Sir,

We thank Park et al for their interest in our correspondence regarding the calcification of Rayner hydrophilic acrylic intraocular lens (IOL) implants following Descemet’s stripping endothelial keratoplasty (DSAEK).1

We agree that this phenomenon can occur after uncomplicated DSAEK without the need for a rebubble as described in their recent article2 as well as that of Werner et al.3 We have not seen this in any of our patients but have also heard anecdotal reports (unpublished) of such occurrences.
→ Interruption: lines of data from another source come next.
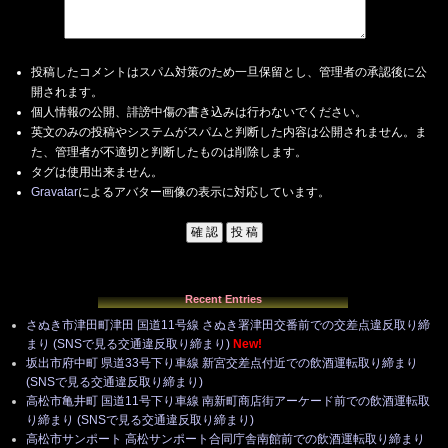
投稿したコメントはスパム対策のため一旦保留とし、管理者の承認後に公
開されます。
個人情報の公開、誹謗中傷の書き込みは行わないでください。
英文のみの投稿やシステムがスパムと判断した内容は公開されません。ま
た、管理者が不適切と判断したものは削除します。
タグは使用出来ません。
Gravatar
によるアバター画像の表示に対応しています。
Recent Entries
さぬき市津田町津田 国道11号線 さぬき署津田交番前での交差点違反取り締
まり (SNSで見る交通違反取り締まり)
New!
坂出市府中町 県道33号下り車線 新宮交差点付近での飲酒運転取り締まり
(SNSで見る交通違反取り締まり)
高松市亀井町 国道11号下り車線 南新町商店街アーケード前での飲酒運転取
り締まり (SNSで見る交通違反取り締まり)
高松市サンポート 高松サンポート合同庁舎南館前での飲酒運転取り締まり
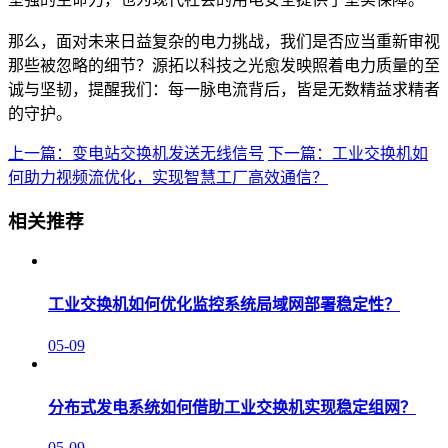
那么，面对未来日益复杂的电力挑战，我们是否应当重新审视
那些被忽略的细节？源拓以科技之光愈发映照着电力质量的至
诚与坚韧，提醒我们：每一脉电流背后，皆是无数精益求精者
的守护。
上一篇：变电站交换机发送无线信号
下一篇：工业交换机如
何助力视频流优化，实现智慧工厂高效通信？
相关推荐
工业交换机如何优化监控系统局域网部署稳定性？
05-09
分布式发电系统如何借助工业交换机实现稳定组网？
05-09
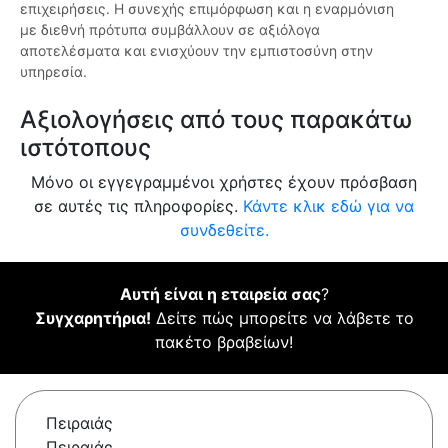
επιχειρήσεις. Η συνεχής επιμόρφωση και η εναρμόνιση
με διεθνή πρότυπα συμβάλλουν σε αξιόλογα
αποτελέσματα και ενισχύουν την εμπιστοσύνη στην
υπηρεσία.
Αξιολογήσεις από τους παρακάτω
ιστότοπους
Μόνο οι εγγεγραμμένοι χρήστες έχουν πρόσβαση
σε αυτές τις πληροφορίες.
Κάντε κλικ εδώ για να
συνδεθείτε.
Αυτή είναι η εταιρεία σας
?
Συγχαρητήρια!
Δείτε πώς μπορείτε να λάβετε το
πακέτο βραβείων!
Πειραιάς
Πειραιάς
Ample clinicopathological evidence now exists of post-endothelial keratoplasty calcification being confined to the central IOL optic not covered by the iris. A change in ionic concentrations of the aqueous due to blood aqueous barrier (BAB) breakdown is likely to have a role in these cases, and so too is the use of intracameral air. The localization of the IOL opacification suggests air contact with the IOL is germane possibly through dessication or physical disruption of the IOL surface. Although both BAB breakdown and IOL surface change can occur with a single injection of air during standard DSAEK surgery, repeat injections post-operatively (rebubbling) will only intensify these processes and thereby increase the likelihood of calcification.

We also agree that this phenomenon is in no way unique to Rayner IOLs. It has been documented with hydrophilic IOLs from various manufacturers and we fully support Park et al2 in spreading the important message that patients who may require endothelial keratoplasty at some stage should receive hydrophobic lens implants.